Nos automóveis, só serão permitidos adesivos com dimensão máxima de 50x40cm (um por candidato, por veículo) e adesivos microperfurados até a extensão total do para-brisa traseiro.Os trios elétricos também estão proibidos, exceto para sonorização de comícios, e qualquer veículo (carro, moto, bicicleta e até carroça de tração animal) agora será considerado “carro de som”, bastando para isso que transite divulgando jingles ou mensagens de candidatos.

7. INTERNET — QUEM NÃO UTILIZA, SE TRUMBICA! As modificações na legislação permitem aos pré-candidatos qualquer tipo de divulgação de posicionamento sobre questões políticas, inclusive nas REDES SOCIAIS. Na prática, liberou geral! Desde que não se apresente como candidato e não peça votos, qualquer pré-candidato pode utilizar livremente as mídias sociais para divulgar suas ideias e ações, utilizando, inclusive, todas as estratégias profissionais de produção e gestão de conteúdo, monitoramento, métricas, SEO e outras técnicas que multiplicam o alcance do conteúdo e o engajamento do público.
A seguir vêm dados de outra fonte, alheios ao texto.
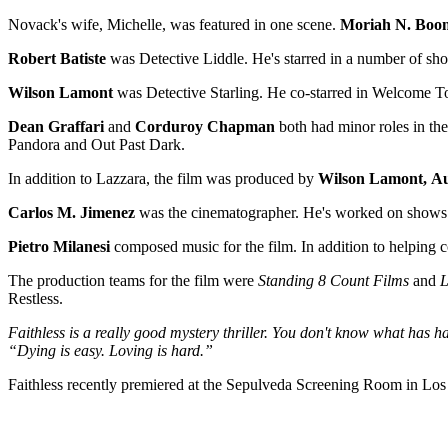
Novack's wife, Michelle, was featured in one scene.
Moriah N. Boo
Robert Batiste
was Detective Liddle. He's starred in a number of s
Wilson Lamont
was Detective Starling. He co-starred in Welcome To
Dean Graffari
and
Corduroy Chapman
both had minor roles in th
Pandora and Out Past Dark.
In addition to Lazzara, the film was produced by
Wilson Lamont,
Au
Carlos M. Jimenez
was the cinematographer. He's worked on shows s
Pietro Milanesi
composed music for the film. In addition to helpin
The production teams for the film were
Standing 8 Count Films
and
L
Restless.
Faithless is a really good mystery thriller. You don't know what has hap
“Dying is easy. Loving is hard.”
Faithless recently premiered at the Sepulveda Screening Room in Los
Quem não estiver usando essas ferramentas já tá atrasado e quem não utilizar de maneira profissional está correndo grandes riscos.

8. GASTOS DE CAMPANHA — ARROCHOU GERAL! Nas próximas eleições o limite para gastos por parte de partidos e coligações será estabelecido a partir do que foi declarado nas eleições anteriores. Para Prefeito, no primeiro turno, o valor máximo será de 70% do maior valor declarado na campanha anterior, para as cidades onde houve apenas um turno, e 50% para as cidades onde houve dois turnos.Em caso de segundo turno, cada candidato só poderá gastar, no máximo, 30% do maior valor declarado na eleição anterior.Para as cidades com até 10 mil eleitores, independente da norma, valem os limites de R$ 100 mil para gastos por candidatos a prefeito e de R$ 10 mil para os candidatos a vereador.

9. DEBATES — CLUBE DOS NOVE! Nos debates realizados durante o período eleitoral, será assegurada a participação dos candidatos com representação superior a nove deputados federais. Para os demais, caberá ao veículo decidir se permite ou não sua participação. Antes, bastava ter um deputado federal para que a participação fosse obrigatória.Estas são as principais mudanças definidas para as eleições 2016, constantes da Lei 9.504, de 1997, com todas as mudanças incluídas até a promulgação da Lei 13.165, de 2015, denominada de minirreforma eleitoral.

Até o próximo dia 05 de março o TSE deverá expedir todas as instruções necessárias para a execução da lei, a partir daí não sendo permitida mais nenhuma alteração na legislação vigente para as Eleições 2016.